#### TEXTE PRÉSENTÉ
+===+

V. De la nature de la dette alimentaire. Quelques personnes ont, dans le principe, soutenu qu'elle était solidaire; d'autres, qu'elle était indivisible. Aujourd'hui, on convient généralement qu'elle n'est:

Ni solidaire: car la solidarité, lorsqu'elle n'est point stipulée par les parties, ne peut avoir lieu qu'en vertu d'une disposition expresse de la loi (art. 1105), et, dans l'espèce, cette disposition expresse de la loi n'existe point.

Ni indivisible; et, en effet, la dette indivisible est celle qui n'est point susceptible d'exécution partielle; or, la dette alimentaire, ayant pour objet une somme d'argent ou des aliments à fournir en nature, peut très bien s'exécuter par partie: rien n'y fait obstacle.

+===+

#### DONNÉES FOURNIES
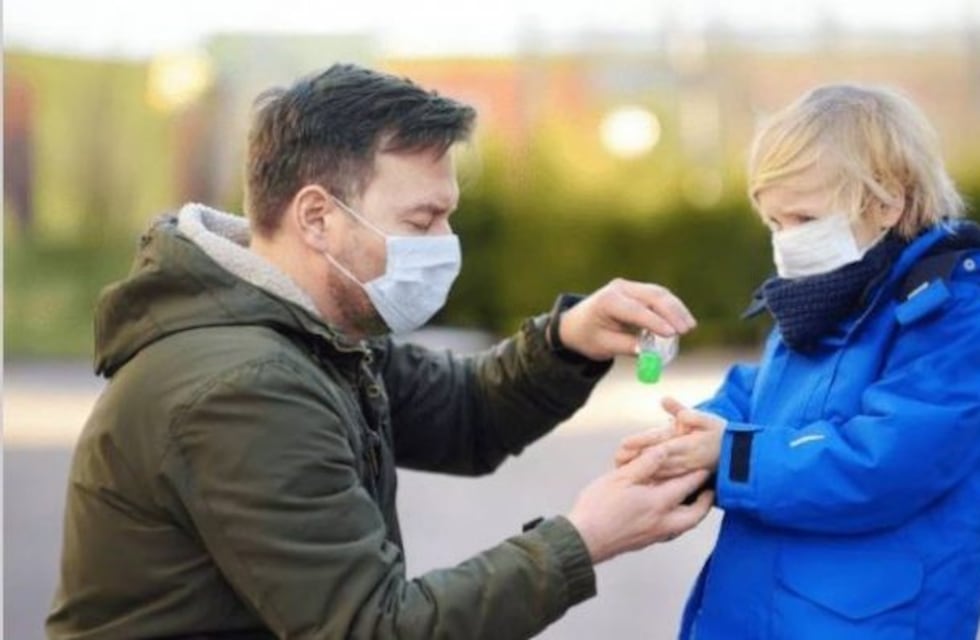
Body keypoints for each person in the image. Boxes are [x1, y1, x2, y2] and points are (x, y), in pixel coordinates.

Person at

+===+

#### CONSIGNE
Recopiez le passage du texte sur la dette alimentaire qui commence par « Ni indivisible; et, en » et se termine par « n'y fait obstacle. ». Les données n'interviennent pas dans ce travail.

#### CORRIGÉ
Ni indivisible; et, en effet, la dette indivisible est celle qui n'est point susceptible d'exécution partielle; or, la dette alimentaire, ayant pour objet une somme d'argent ou des aliments à fournir en nature, peut très bien s'exécuter par partie: rien n'y fait obstacle.